### TEXT EXTRACT
• • •
2. The ice sensing algorithm

The basic assumption of the ice sensing algorithm (ISA) is that the probability of the presence of sea ice is related to the temperature in the water column below. However, only the records of the few and sparse early standard Argo floats enduring the austral winter (Fig. 1) provided the first year-round time series of near-surface waters in the Weddell Sea. These revealed that during the cooling season (approximately from March to August) the temperature within the upper 150 m decreased monotonously until it almost reached the freezing point (approximately −1.9°C; see Fig. 1). Although the freezing point is a function of salinity (and pressure), the typical salinity variations in the Weddell Sea have only a small influence on the freezing point. From about 1000 float observations within the Weddell gyre (defined from the Antarctic continent to 57°S and from the Antarctic Peninsula to 30°E) the mean salinity and standard deviation at a 35-m depth were determined as 34.13 and 0.18, respectively. The change of the mean salinity of three standard deviations results in a change of the freezing point of 0.03°C.

During the cooling season, the vertical temperature variations are small, that is, on the order of 0.01°C. Near-freezing point temperatures prevail until December, when warming starts in particular within the upper 50 m (Fig. 1). Thus, the upper 50 m of the missing profiles (white areas in Fig. 2) consist of water with temperatures below −1.79°C. Equipped with this information, we sought an algorithm capable of detecting the likelihood of the presence of sea ice with the following requirements.

  1. The modifications to the existing float design and firmware should be small.

  2. The energy requirement should be small to avoid a reduction of the float’s lifetime.

  3. The ice detection should be robust.

  4. The interannual variability of the ice coverage should be accounted for.

  5. The loss of data resulting from the algorithm should be as small as possible.

Fig. 2.
• • •
### PROBLEMS TO WORK ON
(a) Reproduce everything in the ice sensing algorithm text from "1. The modifications" down to "be accounted for.".
(b) According to the ice sensing algorithm text, what were the mean salinity and standard deviation at a 35-m depth in the Weddell gyre?
(c) For each statement, say whether the ice sensing algorithm text agrees with it, and quote the words from the text that decide it.
(i) The cooling season lasts roughly from March to August.
(ii) During the cooling season, vertical temperature variations are on the order of 0.1°C.
(iii) Typical salinity variations in the Weddell Sea have only a small influence on the freezing point.
The material after this point is separate from the ice sensing algorithm text.

### RECORDS PROVIDED
• • •
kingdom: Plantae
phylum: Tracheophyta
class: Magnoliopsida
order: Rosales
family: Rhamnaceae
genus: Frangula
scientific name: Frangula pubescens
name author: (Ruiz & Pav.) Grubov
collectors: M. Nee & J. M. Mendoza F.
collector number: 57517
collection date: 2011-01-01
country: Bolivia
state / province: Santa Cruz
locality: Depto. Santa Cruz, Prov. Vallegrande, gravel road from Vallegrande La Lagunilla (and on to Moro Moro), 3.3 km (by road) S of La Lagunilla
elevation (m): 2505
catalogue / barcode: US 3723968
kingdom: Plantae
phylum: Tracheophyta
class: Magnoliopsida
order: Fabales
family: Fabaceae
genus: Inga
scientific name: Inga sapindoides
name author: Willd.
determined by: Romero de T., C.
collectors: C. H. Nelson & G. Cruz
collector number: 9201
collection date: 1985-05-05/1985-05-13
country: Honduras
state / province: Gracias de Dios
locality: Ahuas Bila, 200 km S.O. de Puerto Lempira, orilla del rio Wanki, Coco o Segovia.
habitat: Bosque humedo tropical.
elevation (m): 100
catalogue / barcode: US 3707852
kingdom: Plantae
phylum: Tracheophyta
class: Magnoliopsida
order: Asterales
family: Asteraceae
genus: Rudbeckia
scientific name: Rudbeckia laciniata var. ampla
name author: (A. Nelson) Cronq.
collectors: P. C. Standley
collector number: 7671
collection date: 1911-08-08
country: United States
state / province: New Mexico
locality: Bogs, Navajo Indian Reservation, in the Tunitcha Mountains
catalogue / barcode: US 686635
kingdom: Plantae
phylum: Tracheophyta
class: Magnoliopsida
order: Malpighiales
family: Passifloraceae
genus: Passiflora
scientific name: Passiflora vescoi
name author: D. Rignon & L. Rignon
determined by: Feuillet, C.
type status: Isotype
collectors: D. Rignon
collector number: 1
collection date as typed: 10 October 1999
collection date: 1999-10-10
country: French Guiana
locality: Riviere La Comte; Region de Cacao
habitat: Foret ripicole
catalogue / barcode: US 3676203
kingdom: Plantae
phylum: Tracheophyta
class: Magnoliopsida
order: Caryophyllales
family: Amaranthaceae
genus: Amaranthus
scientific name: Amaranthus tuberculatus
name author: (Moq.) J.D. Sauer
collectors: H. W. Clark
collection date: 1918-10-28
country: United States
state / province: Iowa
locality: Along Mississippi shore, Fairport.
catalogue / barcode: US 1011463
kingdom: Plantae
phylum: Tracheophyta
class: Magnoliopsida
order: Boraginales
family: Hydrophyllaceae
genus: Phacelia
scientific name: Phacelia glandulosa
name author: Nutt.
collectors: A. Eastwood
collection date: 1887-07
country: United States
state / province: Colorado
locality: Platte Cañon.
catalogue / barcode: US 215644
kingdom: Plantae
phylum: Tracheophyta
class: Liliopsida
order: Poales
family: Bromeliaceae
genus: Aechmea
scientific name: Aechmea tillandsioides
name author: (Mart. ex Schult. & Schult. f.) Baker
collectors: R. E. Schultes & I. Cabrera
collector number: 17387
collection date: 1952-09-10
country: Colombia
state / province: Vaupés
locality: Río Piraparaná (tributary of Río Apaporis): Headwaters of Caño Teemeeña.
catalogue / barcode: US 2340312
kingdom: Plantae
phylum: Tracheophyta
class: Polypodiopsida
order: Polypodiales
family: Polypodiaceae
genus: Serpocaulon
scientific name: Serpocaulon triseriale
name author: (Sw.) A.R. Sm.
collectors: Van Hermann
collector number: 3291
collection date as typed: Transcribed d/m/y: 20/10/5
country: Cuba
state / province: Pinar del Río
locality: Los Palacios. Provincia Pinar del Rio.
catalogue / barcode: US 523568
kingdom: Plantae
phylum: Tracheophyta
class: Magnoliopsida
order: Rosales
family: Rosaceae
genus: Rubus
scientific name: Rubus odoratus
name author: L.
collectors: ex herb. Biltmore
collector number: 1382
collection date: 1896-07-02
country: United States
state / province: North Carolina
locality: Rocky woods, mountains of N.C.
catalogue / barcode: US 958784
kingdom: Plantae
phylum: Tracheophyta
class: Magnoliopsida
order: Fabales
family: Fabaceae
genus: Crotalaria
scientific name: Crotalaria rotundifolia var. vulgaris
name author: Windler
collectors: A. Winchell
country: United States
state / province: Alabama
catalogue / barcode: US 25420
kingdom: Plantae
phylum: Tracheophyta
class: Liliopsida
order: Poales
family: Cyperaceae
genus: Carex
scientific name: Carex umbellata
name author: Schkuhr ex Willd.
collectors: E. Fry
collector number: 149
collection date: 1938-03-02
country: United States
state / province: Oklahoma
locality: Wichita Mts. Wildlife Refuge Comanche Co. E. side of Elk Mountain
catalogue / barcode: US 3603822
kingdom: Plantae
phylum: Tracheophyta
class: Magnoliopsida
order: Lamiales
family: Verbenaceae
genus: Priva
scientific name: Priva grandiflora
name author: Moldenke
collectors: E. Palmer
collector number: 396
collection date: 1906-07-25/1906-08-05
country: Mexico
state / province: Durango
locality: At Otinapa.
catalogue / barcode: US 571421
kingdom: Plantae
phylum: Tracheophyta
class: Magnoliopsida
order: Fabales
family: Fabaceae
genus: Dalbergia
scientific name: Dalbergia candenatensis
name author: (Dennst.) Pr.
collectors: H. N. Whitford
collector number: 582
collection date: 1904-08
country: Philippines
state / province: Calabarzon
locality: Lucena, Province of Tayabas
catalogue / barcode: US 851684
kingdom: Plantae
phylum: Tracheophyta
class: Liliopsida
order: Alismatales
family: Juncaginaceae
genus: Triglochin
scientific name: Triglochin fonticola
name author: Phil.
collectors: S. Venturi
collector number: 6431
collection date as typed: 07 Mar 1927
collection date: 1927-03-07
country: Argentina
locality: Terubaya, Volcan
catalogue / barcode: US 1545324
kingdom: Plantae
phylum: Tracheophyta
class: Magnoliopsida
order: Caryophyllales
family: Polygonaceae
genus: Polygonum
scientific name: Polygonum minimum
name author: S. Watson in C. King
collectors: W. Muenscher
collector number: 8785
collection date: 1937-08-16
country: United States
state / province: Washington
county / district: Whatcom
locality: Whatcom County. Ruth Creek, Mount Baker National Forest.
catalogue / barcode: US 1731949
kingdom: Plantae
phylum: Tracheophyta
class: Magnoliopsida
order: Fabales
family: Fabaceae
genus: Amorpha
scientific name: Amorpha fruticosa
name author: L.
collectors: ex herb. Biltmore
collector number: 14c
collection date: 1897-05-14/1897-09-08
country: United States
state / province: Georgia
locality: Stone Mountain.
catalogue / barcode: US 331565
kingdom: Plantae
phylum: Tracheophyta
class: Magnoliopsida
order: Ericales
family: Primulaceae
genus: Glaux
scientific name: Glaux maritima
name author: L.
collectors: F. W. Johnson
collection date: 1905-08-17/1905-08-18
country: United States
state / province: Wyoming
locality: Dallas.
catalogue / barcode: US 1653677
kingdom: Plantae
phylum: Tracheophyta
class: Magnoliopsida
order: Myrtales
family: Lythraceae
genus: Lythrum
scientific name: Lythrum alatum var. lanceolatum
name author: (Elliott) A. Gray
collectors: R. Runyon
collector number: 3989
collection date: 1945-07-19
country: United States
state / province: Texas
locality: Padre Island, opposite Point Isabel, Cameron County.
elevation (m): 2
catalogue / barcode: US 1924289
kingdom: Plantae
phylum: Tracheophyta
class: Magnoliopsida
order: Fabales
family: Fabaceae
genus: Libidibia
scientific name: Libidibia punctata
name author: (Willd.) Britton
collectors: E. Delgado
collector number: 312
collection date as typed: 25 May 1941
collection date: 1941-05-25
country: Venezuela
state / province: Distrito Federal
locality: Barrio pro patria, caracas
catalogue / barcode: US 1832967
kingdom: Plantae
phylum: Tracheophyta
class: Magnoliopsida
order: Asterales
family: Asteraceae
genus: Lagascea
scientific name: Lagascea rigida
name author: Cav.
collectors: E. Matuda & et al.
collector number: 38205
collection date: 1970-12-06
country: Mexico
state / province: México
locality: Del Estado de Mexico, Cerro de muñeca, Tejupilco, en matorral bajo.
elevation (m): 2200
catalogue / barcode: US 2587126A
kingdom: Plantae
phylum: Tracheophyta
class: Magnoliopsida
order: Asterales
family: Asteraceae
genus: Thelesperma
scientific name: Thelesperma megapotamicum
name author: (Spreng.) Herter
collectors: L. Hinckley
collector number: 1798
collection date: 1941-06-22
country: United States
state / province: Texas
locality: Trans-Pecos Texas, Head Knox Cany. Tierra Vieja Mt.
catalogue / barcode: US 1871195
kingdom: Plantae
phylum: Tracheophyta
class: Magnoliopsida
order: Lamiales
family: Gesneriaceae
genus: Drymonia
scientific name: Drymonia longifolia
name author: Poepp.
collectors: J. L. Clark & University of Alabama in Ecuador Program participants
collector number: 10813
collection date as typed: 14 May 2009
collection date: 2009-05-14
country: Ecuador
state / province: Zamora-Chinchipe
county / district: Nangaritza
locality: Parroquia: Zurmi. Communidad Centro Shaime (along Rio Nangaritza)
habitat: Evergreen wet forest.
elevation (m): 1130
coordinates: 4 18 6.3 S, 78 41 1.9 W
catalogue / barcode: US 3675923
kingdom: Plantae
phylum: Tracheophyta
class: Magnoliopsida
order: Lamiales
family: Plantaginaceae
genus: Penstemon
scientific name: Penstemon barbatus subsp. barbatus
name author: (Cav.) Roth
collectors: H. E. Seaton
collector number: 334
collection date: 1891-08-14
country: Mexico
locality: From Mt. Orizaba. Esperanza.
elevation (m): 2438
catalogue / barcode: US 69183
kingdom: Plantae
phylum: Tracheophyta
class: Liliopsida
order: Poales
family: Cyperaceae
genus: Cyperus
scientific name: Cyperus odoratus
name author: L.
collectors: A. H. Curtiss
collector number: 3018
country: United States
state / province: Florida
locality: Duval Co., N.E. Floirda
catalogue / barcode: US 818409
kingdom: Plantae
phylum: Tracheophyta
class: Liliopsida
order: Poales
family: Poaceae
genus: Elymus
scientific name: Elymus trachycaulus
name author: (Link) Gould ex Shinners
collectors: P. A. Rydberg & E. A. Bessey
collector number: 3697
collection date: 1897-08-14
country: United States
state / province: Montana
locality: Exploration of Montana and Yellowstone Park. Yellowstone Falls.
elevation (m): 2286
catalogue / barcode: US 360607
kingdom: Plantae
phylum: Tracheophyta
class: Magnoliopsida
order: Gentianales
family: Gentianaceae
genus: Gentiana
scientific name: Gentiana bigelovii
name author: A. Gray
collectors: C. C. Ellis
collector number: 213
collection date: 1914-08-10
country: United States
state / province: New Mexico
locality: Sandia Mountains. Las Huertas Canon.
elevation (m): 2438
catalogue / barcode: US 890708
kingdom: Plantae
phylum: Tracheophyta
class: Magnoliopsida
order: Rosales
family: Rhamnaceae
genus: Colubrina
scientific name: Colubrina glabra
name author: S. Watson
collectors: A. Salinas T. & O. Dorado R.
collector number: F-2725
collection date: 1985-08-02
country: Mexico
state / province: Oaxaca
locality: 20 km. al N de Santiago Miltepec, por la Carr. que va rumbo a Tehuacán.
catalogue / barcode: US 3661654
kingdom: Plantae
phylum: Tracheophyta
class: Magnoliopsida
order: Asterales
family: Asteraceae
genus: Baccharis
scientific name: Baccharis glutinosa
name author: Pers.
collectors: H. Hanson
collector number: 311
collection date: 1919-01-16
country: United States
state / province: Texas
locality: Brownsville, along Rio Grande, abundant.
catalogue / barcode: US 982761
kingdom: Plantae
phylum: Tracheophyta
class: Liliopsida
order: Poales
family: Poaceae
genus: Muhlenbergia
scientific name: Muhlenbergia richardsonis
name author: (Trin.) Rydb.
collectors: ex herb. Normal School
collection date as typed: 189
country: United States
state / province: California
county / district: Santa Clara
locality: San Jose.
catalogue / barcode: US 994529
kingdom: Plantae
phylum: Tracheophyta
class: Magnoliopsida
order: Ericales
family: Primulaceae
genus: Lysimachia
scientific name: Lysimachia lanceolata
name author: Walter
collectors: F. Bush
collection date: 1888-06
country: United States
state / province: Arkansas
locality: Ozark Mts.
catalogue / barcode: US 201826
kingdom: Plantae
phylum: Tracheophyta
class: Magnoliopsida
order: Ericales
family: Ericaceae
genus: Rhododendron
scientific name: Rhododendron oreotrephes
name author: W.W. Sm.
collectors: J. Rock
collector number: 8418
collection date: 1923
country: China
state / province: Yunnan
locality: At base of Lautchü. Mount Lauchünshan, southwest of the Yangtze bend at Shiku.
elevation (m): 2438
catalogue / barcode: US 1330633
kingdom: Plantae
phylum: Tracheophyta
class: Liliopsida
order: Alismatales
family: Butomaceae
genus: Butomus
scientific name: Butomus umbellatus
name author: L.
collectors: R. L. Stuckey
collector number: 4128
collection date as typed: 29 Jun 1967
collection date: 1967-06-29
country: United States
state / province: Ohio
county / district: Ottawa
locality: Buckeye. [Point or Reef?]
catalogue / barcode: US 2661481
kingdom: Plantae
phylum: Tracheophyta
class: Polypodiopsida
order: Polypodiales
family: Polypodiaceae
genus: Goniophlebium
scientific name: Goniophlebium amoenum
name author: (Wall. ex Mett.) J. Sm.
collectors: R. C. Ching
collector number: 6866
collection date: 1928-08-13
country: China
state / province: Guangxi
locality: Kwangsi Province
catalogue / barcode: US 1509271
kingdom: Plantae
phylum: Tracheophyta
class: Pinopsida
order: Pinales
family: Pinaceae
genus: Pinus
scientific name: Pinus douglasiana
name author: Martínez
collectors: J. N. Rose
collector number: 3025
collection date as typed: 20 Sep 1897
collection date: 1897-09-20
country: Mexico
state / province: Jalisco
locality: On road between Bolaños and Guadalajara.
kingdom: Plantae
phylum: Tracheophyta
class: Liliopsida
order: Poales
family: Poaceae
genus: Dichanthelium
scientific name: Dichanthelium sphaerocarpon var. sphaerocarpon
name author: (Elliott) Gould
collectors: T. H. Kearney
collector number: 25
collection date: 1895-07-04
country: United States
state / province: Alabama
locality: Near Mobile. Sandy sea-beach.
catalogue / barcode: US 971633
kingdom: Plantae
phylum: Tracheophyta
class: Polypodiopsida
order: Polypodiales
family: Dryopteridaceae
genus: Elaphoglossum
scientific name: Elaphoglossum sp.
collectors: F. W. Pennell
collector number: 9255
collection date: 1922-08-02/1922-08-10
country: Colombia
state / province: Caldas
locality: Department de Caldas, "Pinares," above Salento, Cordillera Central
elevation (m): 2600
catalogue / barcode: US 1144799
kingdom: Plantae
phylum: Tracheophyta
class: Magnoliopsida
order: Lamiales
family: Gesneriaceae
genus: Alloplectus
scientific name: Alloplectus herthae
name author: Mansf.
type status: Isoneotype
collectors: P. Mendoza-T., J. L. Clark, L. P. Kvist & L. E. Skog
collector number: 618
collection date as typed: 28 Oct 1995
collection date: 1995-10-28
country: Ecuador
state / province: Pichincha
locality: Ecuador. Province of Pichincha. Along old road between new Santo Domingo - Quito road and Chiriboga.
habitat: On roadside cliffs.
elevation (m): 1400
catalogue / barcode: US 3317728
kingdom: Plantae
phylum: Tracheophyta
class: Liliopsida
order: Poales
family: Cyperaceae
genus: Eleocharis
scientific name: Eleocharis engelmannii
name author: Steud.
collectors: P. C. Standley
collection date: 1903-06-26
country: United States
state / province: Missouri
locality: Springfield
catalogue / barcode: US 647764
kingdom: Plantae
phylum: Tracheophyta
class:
• • •
### ANSWERS TO THE PROBLEMS
(a)
1. The modifications to the existing float design and firmware should be small.

  2. The energy requirement should be small to avoid a reduction of the float’s lifetime.

  3. The ice detection should be robust.

  4. The interannual variability of the ice coverage should be accounted for.

(b) 34.13 and 0.18, respectively.

(c)
(i) Yes: "during the cooling season (approximately from March to August)"
(ii) No: "the vertical temperature variations are small, that is, on the order of 0.01°C"
(iii) Yes: "the typical salinity variations in the Weddell Sea have only a small influence on the freezing point"